Joseph Schooling pulled off a stunning Olympic upset on Friday by beating US legend Michael Phelps in the 100m butterfly to win Singapore’s first ever gold medal.

Asian champion Schooling, 21, completed a wire-to-wire victory to deny Phelps a fourth successive title in the event, winning in a Games record 50.39sec. Phelps, amazingly, tied with both Chad le Clos and Laszlo Cseh for the silver.

Here, we pick out five things you didn’t know about Schooling.

1. Singapore had never won an Olympic gold before Schooling’s breakthrough.
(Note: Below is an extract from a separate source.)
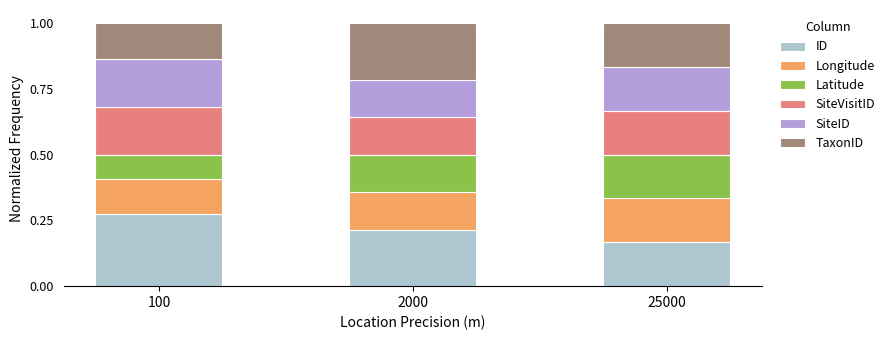

At which label does ID reach its minimum?

25000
The country first entered the Olympics in 1948. Singapore’s first medal was a silver in weightlifting at Rome in 1960. Singapore waited 28 years before winning its next medal, a silver in table tennis at Beijing in 2008. In London, Singapore won two bronze medals in table tennis.

2. Joseph Schooling met Michael Phelps by chance when he was 13 and had his photograph taken with him. Phelps was in Singapore preparing for the Beijing Olympics and was training at one of the pools where Schooling also practiced. Schooling said Phelps was his idol growing up but had no regrets about beating him in his final race.

3. To further his swimming career, Schooling left Singapore when he was 13 and moved to Florida to train at the Bolles School, living in a boarding house with older boys. He regularly fought with his coach Sergio Lopez, the Spaniard who won a bronze medal in breaststroke at the 1998 Olympics, but credits him for his success.

4. It is mandatory for Singaporean men to perform two years of National Service after finishing school. Schooling competed at the 2012 London Olympics, and a year later the government agreed to defer his enlistment for three years to let him continue training in the United States for the Rio Olympics.

5. Schooling bears a tattoo on his back, depicting the head and horns of a Longhorn, a breed of Texas cattle, and the emblem of sporting teams at the University of Texas, where he studies and trains. Underneath the cattle horns are the words, “Come and Take It.” Schooling had to convince his parents before they allowed him to get the tattoo.